EXERCISE TEXT:
********

The Fed hiked its benchmark rate a quarter point to a range of 2.25 percent to 2.5 percent, the fourth increase in the year and the ninth since policy normalization began in December 2015.
“With an increase in the target range at this meeting, the federal funds rate would be at or close to the lower end of the range of estimates of the longer-run neutral interest rate, and participants expressed that recent developments, including the volatility in financial markets and the increased concerns about global growth, made the appropriate extent and timing of future policy firming less clear than earlier,” the meeting summary stated.
The indecision was reflected in rate forecasts among individual members. Officials cut their expected moves this year from four to two, citing a range of concerns about growth and volatility in the financial markets.
“Concerns over escalating trade tensions, global growth prospects, and the sustainability of corporate earnings growth were among the factors that appeared to contribute to a significant drop in U.S. equity prices,” the minutes said.

********

INFORMATION SUPPLIED:
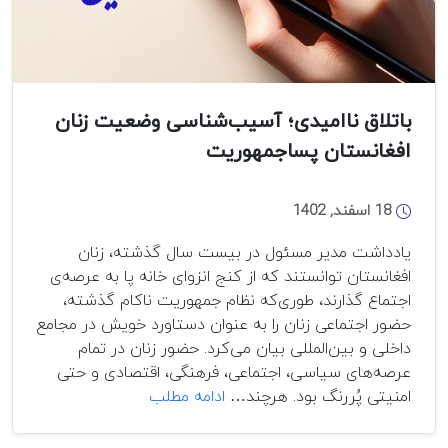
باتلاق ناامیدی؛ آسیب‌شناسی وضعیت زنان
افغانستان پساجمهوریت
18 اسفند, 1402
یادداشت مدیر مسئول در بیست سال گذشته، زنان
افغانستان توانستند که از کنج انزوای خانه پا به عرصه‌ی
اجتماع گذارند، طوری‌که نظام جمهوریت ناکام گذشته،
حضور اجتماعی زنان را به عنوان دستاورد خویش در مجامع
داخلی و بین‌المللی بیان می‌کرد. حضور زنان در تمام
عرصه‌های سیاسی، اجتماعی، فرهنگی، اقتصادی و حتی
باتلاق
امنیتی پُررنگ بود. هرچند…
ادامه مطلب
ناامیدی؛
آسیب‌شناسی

********

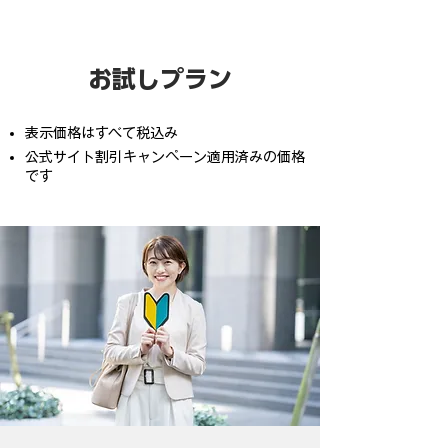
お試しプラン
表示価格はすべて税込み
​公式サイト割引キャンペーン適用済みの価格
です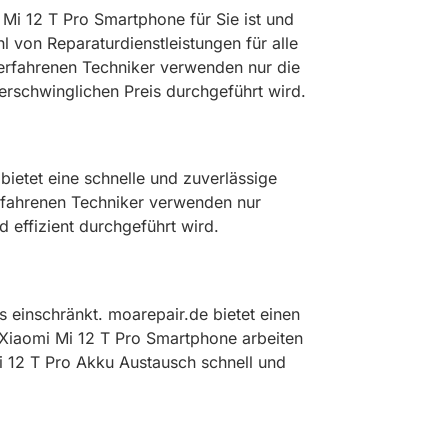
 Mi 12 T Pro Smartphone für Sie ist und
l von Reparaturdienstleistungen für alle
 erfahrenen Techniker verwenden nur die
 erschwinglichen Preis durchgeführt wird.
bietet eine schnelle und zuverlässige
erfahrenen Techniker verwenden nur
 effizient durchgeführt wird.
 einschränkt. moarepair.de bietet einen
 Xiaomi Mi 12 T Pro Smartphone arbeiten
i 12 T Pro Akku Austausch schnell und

********

WHAT YOU NEED TO DO:
• A. Set down, word for word, the part of the Fed rate article that opens with the words containing "The Fed hiked" and closes with "in December 2015.".
• B. List the factors that the minutes quoted in the Fed rate article say appeared to contribute to a significant drop in U.S. equity prices.
• C. Write what comes next in the Fed rate article, starting after its last sentence.
The records are separate material, unrelated to the Fed rate article.

REPLIES:
• A.
The Fed hiked its benchmark rate a quarter point to a range of 2.25 percent to 2.5 percent, the fourth increase in the year and the ninth since policy normalization began in December 2015.

• B.
- concerns over escalating trade tensions
- global growth prospects
- the sustainability of corporate earnings growth

• C.
The misgivings about future policy came before recent public statements from Fed officials echoing a softening course.
Fed Chairman Jerome Powell, in remarks on Friday while seated next to his predecessors Janet Yellen and Ben Bernanke, said policymakers will be “patient” when approaching policy decisions. As reflected in the minutes, sentiment among Fed officials is that the economy remains strong, but they’re attuned to downside risks that the market perceives.
Among those cited most prominently were “the possibilities of a sharper-than-expected slowdown in global economic growth, a more rapid waning of fiscal stimulus, an escalation in trade tensions, a further tightening of financial conditions, or greater-than-anticipated negative effects from the monetary policy tightening to date.”